Depuis la chute d’Assad, le 8 décembre, des tensions secouent la côte syrienne avec une recrudescence des enlèvements et des fusillades, alimentant les craintes de représailles chez les alaouites.
Des attaques sporadiques visent les forces de sécurité, parfois menées par des partisans d’Assad ou d’anciens soldats de l’armée syrienne, selon l’Observatoire syrien des droits de l’homme (OSDH).
La région abrite de nombreux anciens militaires fidèles à Assad, toujours armés, ainsi que des employés du secteur public limogés par le nouveau pouvoir.
Les affrontements meurtriers, assortis d'exactions contre des civils alaouites, qui secouent la côte depuis jeudi mettent en lumière, selon Aron Lund, du centre de réflexion Century International, la "fragilité du gouvernement".
"Une grande partie de cette autorité repose sur des jihadistes radicaux qui considèrent les alaouites comme des ennemis de Dieu", explique-t-il. "Lorsqu’une attaque survient, ces groupes lancent des raids dans les villages alaouites. Mais ces villages comptent à la fois des civils vulnérables et d’anciens soldats armés", créant une situation explosive, ajoute-t-il.
Depuis son arrivée au pouvoir, le président syrien par intérim, Ahmad el-Chareh, s’efforce de rassurer les minorités et a appelé ses forces à faire preuve de retenue et à éviter toute dérive confessionnelle.
Mais cette ligne n’est pas nécessairement partagée par l’ensemble des factions qui opèrent sous son commandement et forment aujourd’hui "l’armée et la police", selon M. Lund.
Les combattants kurdes
Dans le nord-est du pays, le nouveau pouvoir doit composer avec les forces kurdes, qui refusent de renoncer aux acquis de l'autonomie obtenue au fil du conflit.
Partenaires des Occidentaux dans la lutte contre le groupe jihadiste État islamique (EI), les Forces démocratiques syriennes (FDS), bras armé de l'administration autonome, contrôlent de vastes territoires riches en blé, pétrole et gaz.
Le préalable à leur intégration au sein du nouvel appareil militaire est leur dissolution, une exigence qu’elles rejettent.
Les négociations avec le nouveau pouvoir n’ont pour l’instant pas débouché sur un accord.
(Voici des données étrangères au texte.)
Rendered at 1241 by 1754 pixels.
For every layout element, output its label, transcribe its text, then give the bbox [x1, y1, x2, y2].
"Tant que les troupes américaines sont présentes dans le nord-est", où elles comptent plusieurs centaines de soldats, "les FDS ne se dissoudront pas", affirme à l'AFP le politologue Fabrice Balanche.
"Les Kurdes accepteraient le retour de l'administration civile syrienne: services de santé, éducation (…), mais non les forces militaires de Hay’at Tahrir al-Sham", HTS, le groupe islamiste radical fer de lance de la victoire rebelle contre Assad.
"Les Arabes, qui représentent plus de 60% de la population des territoires sous administration kurde, seraient quant à eux de plus en plus réfractaires à l’autorité des FDS" depuis le renversement d'Assad, note M. Balanche.
Les Druzes
La minorité druze, une branche de l'islam chiite, estimée à environ 3% de la population syrienne, vit principalement dans la province de Soueida (sud).
Longtemps en retrait de la guerre civile, les druzes se sont principalement attachés à protéger leurs territoires et ont évité en grande partie l’enrôlement forcé dans l’armée syrienne.
Deux importants groupes armés druzes ont récemment exprimé leur volonté de rejoindre une armée nationale unifiée, mais jusque là sans remettre leurs armes.
Début mars, à la suite d’escarmouches à Jaramana – banlieue de Damas à majorité druze et chrétienne –, le ministre israélien de la Défense, Israël Katz, a menacé d'une intervention militaire si les autorités s'en prenaient aux druzes.
Ces propos ont été immédiatement rejetés par les dignitaires druzes, qui ont réaffirmé leur attachement à l’unité de la Syrie. Ahmad el-Chareh a également dénoncé ces déclarations et appelé la communauté internationale à faire pression sur Israël pour un retrait "immédiat" de ses forces infiltrées dans le sud syrien.
"Pour l’instant, les tentatives d’Israël d’instrumentaliser la question druze semblent avoir eu l’effet inverse, mais ne vous attendez pas à ce que les menaces et opérations militaires cessent", met en garde l'analyste Charles Lister sur X.